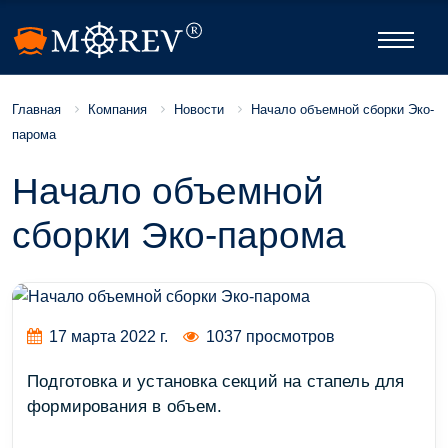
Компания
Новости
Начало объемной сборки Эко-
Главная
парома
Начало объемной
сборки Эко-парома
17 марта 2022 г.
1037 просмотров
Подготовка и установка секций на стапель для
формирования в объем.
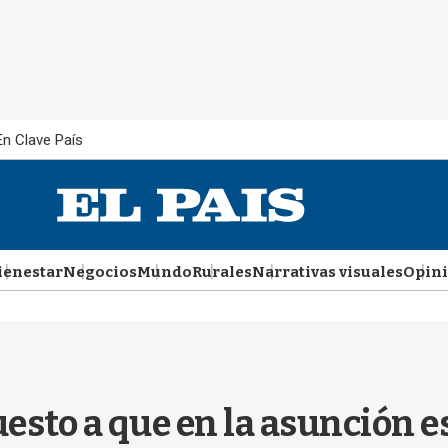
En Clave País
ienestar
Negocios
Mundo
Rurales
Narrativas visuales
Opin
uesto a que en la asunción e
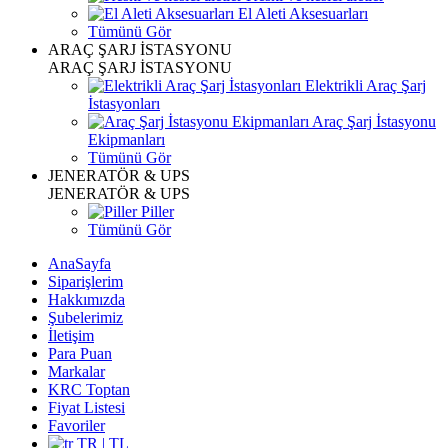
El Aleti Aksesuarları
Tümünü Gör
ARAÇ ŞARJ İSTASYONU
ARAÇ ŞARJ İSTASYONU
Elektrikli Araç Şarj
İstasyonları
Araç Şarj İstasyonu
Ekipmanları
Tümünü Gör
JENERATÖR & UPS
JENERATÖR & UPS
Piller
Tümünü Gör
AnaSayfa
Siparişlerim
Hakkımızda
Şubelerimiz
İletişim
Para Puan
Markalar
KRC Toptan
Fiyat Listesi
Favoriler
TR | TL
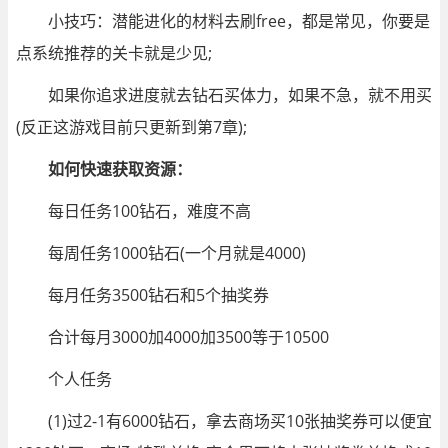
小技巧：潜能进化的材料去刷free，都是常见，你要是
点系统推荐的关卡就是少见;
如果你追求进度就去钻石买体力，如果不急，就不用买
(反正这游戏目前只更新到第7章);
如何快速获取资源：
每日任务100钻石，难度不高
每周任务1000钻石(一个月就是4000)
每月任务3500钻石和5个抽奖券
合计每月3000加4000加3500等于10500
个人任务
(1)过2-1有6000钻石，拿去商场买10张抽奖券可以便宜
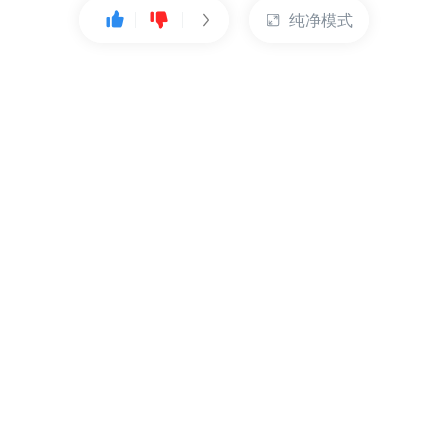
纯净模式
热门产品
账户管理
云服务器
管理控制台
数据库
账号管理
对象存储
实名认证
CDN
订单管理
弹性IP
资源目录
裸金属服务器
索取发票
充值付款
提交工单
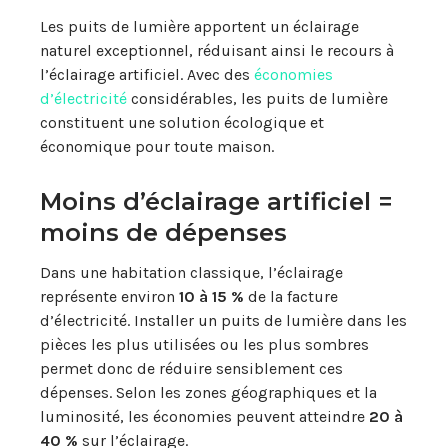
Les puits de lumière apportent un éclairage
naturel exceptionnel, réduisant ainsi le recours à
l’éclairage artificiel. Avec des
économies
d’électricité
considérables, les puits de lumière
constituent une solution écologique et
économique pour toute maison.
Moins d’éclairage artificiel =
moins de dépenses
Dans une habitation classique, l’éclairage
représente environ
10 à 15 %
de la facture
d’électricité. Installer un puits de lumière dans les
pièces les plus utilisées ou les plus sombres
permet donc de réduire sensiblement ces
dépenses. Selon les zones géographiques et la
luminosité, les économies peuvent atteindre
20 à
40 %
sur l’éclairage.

## REQUIRED ACTION
Read the entries and pick out all lines that include the word "puits".

## ANSWER TO THIS PROBLEM
Les puits de lumière apportent un éclairage
considérables, les puits de lumière
d’électricité. Installer un puits de lumière dans les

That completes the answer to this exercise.